The curious shape of Cl(a) in Fig. 48 derives from careful measurement of a rather plain vanilla airfoil, and there is no reason to believe that a range of airfoils and wings of similar or greater thickness will not behave the same way – if only sufficiently careful measurements are taken.
Given that such exquisite care needs to be taken to establish nicely-ordered flow conditions to observe and understand the geometry of shifting separation points, it could be that the nonlinear lift curve is not general in practical devices which do not necessarily fly in perfectly still air. It is interesting to consider that wings of this size overlap in R with birds and bats, and then to wonder how they work. Bird wings, for example, are flapped through high amplitudes, are flexible, and porous.
Suppose we add one ingredient to the NACA 0012 baseline case, and add porosity, all other things being kept the same. The result is in Fig. 49, compiled by PhD student Yohanna Hanna.
An array of 1 mm diameter holes was embedded in a second printed (and smoothly finished) NACA 0012 model. The nonlinear behavior disappears. Birds need not worry, and perhaps neither should we, as there seems to be no significant drag penalty for having the holes present. There is a possibility that hole-design can be combined with the acoustic forcing (active or passive) ideas to make new wings for this scale of flight.
The ability to measure small forces, and variations in these small forces, together with accurate PIV methods for estimating velocity fields and their gradients remain the core of DWT operations today. The tunnel was originally designed for transitional boundary layers. Now as we wish to understand the properties of small wings, each wing has a potentially transitioning boundary layer and laminar separation bubble, and the facility still positions us uniquely to advance our understanding of these sensitive and complex flow.
Parting thoughts
There are a number of themes that run through this historical account of the journey of the NBS wind tunnel to its current DWT form. I would like to outline two.
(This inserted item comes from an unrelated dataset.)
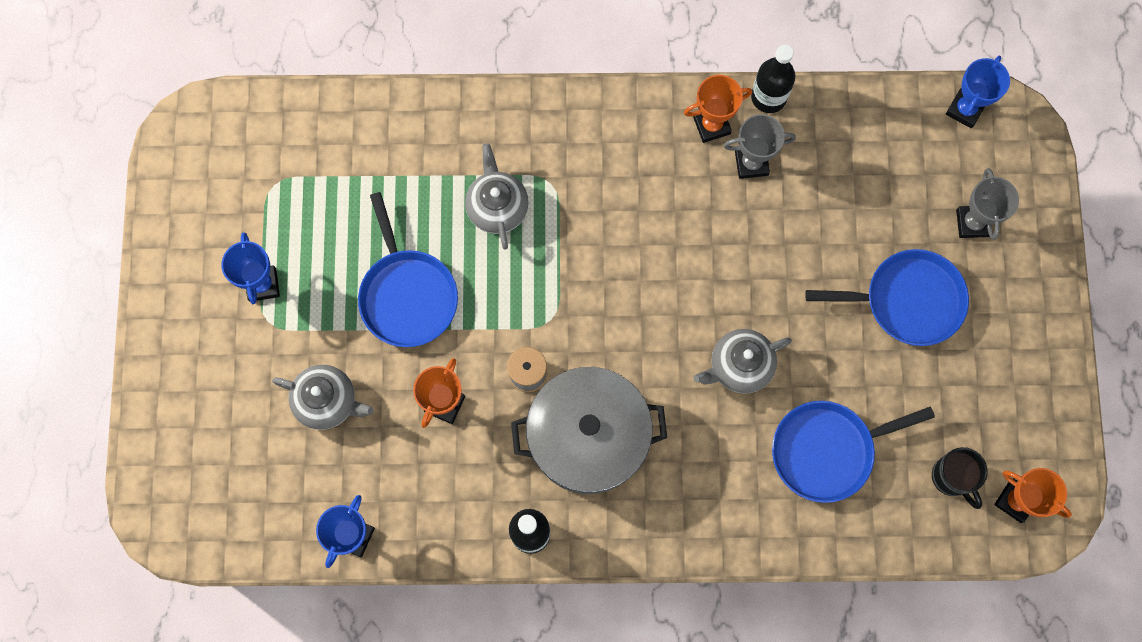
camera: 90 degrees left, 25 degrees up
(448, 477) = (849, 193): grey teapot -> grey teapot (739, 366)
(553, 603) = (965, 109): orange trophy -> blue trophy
It may strike the reader that the progress through our understanding of turbulence, from combined experimental, analytical and theoretical investigations, has been very slow. We have traced the wind tunnel evolution from transition in a laminar boundary layer through to seemingly an endless supply of questions as to where and how a general theory of turbulence might be constructed. Issues of spatial and temporal intermittency and the universality of similarity solutions in shear-dominated flows recur. Over the same time period, say from 1910 – 1980, we have developed quantum mechanics, special and general relativity, big-bang and multiverse theories of cosmology, we have gone to the moon (and back),and invented the transistor, digital computers and the internet. Why are we so slow? In retrospect this seems like a fair question, but it is striking in reading the source literature that fluid turbulence admits only grudgingly to novel ideas and hypotheses, and each one of these must be tested with care and rigor. The literature that we have just skimmed over is a magnificent record of original, thoughtful and inventive work by a gradually growing army of scientists and engineers. Each new thought demands testing and checking, sometimes in multiple ways. We have been slow because the problem is hard, but the intellectual achievements and people involved have been of the very highest caliber.
This leads to the second, more personal, thread, where I have greatly enjoyed following the traces of people and ideas from the early 20th century (or before), on to experiencing the facilities, techniques and people first-hand at USC. It has been my privilege to have known many of the more recent main actors in the drama of turbulence and fluid mechanics as colleagues and mentors, and it has been exciting and enthralling to be immersed in this historical reconstruction. I now have a better idea of where I am, and I hope some who read this account will too.